Alain ne dit rien pendant un moment et me regarde prendre ses mains.
"C'était il y a longtemps."
"Comment ça t'es arrivé?"
Je ne peux quitter des yeux ces marques. Qu'est ce qui a pu lui faire ça? Il y a un silence et son regard se glace.
"Par accident."
Je lève mes yeux vers lui et j'attend qu'il en dise plus. Mais je vois dans son regard qu'il ne le fera pas.
"Tu ne vas pas m'en dire plus pas vrai?" Murmuré-je avec amertume.
Alain retire doucement ses mains des miennes et je regrette d'un seul coup la chaleur qu'il a donné à mes mains glacées malgré ma brûlure. Je n'ai pas remarqué qu'il les avaient refermés autour des miennes.
"Je vais te mettre la pommade."
Après un nouveau changement de sujet il prend le tube et met une noisette de crème dans les deux paumes de ses mains. Je lui donne mon bras blessé et il pose délicatement ses paumes dessus. Je tressaille. C'est froid.
Il commence à me masser, doucement, comme une caresse. Cela me fait du bien et j'ai d'un seul coup envie de dormir. Ses mains sont douces. C'est agréable.
"Tu as remarqué, tu m'as tutoyé." Marmonné-je d'un seul coup.
Je sens que la pression sur les bras ralentit un instant avant de revenir à sa vitesse initiale.
"Non je n'avais pas remarqué."
Peut-être qu'il ment.
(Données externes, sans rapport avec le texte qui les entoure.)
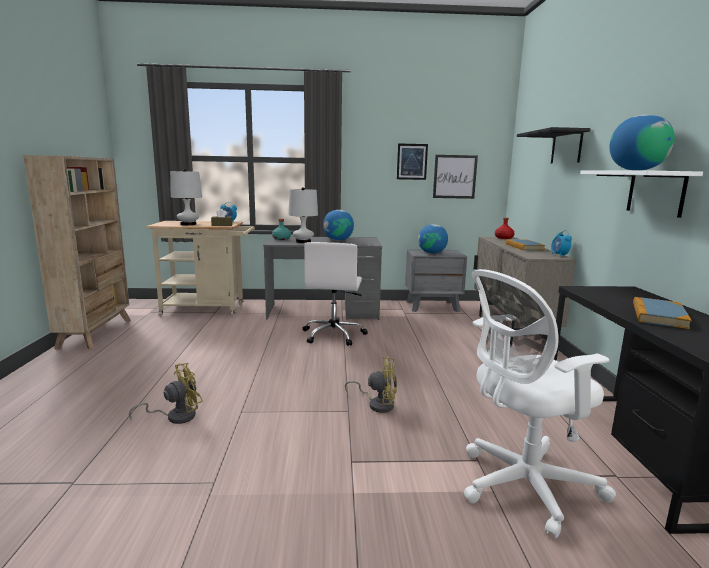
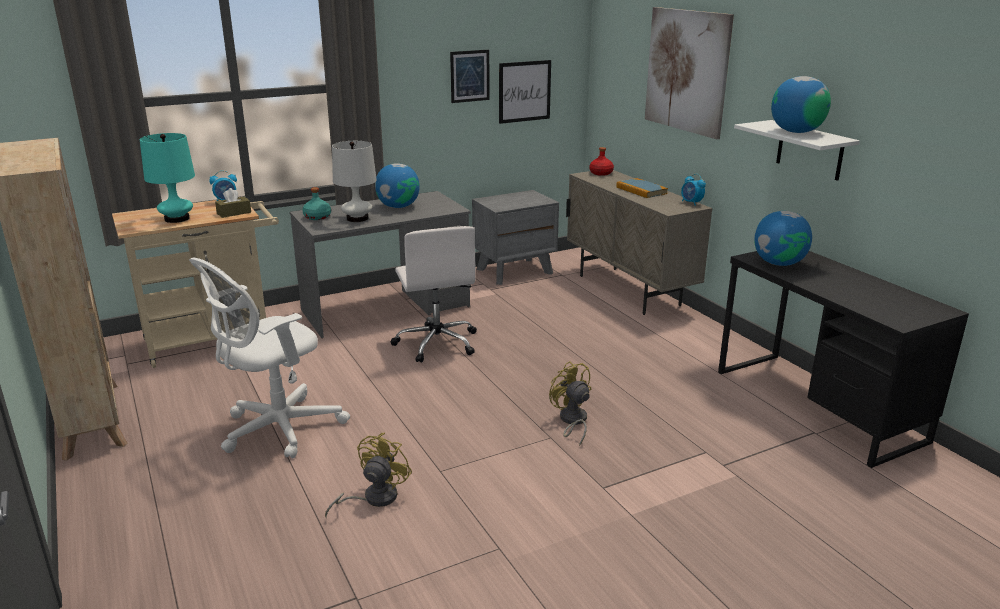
camera: 25 degrees left, 10 degrees up
(188, 224) = (177, 219): white table lamp -> turquoise table lamp
(377, 404) = (572, 421): yellow fan -> yellow fan turned 105 degrees counterclockwise
(432, 253) = (512, 202): globe -> globe (779, 263)
(521, 486) = (755, 464): white office chair -> white office chair (276, 430)
(566, 147) = (686, 71): black shelf -> picture
(658, 315) = (838, 284): book -> none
Peut-être dit-il la vérité. C'est dur de savoir avec lui. Je le regarde un instant et il y a quelque chose d'inhabituel sur son visage. Je plisse les yeux. Je n'ai jamais vu ça. Du moins sur des traits à lui.
C'est une petite teinte rosée sur le haut de ses pommettes.
Aurait-il rougi par hasard?
Non c'est sans doute le froid. Du moins c'est ce que j'essaye de me persuader.
Alain enlève des mains de mon bras puis les nettoie avec un mouchoir avant de remettre précipitamment des gants. Il n'aime peut être pas les laisser exposer. Ou alors il ne veut pas que je les vois plus longtemps.
"Ça devrait aller." déclare-t-il, "Je vais devoir te laisser, j'espère que tu as compris comment faire."
J'hoche la tête d'un air entendu mais suis néanmoins un peu déçue. J'aurais bien aimé qu'il reste. Pourtant tout ce que je peux dire est:
"Oui. Au revoir alors."
Alain me sourit doucement.
J'aurais pu l'inviter à déjeuner. Dire autre chose. Comme lui demander de rester. Mais je ne l'ai pas fait.
"Au revoir. Soigne toi bien."
Puis il s'en va me laissant seule Moi et ma tenue débraillée.
J'ai toujours mal.
Mais pas à mon bras.
*Je n'ai pas dis le nom des pommades pour ne pas faire à placement de produit.
J'espère que ce chapitre vous a plu!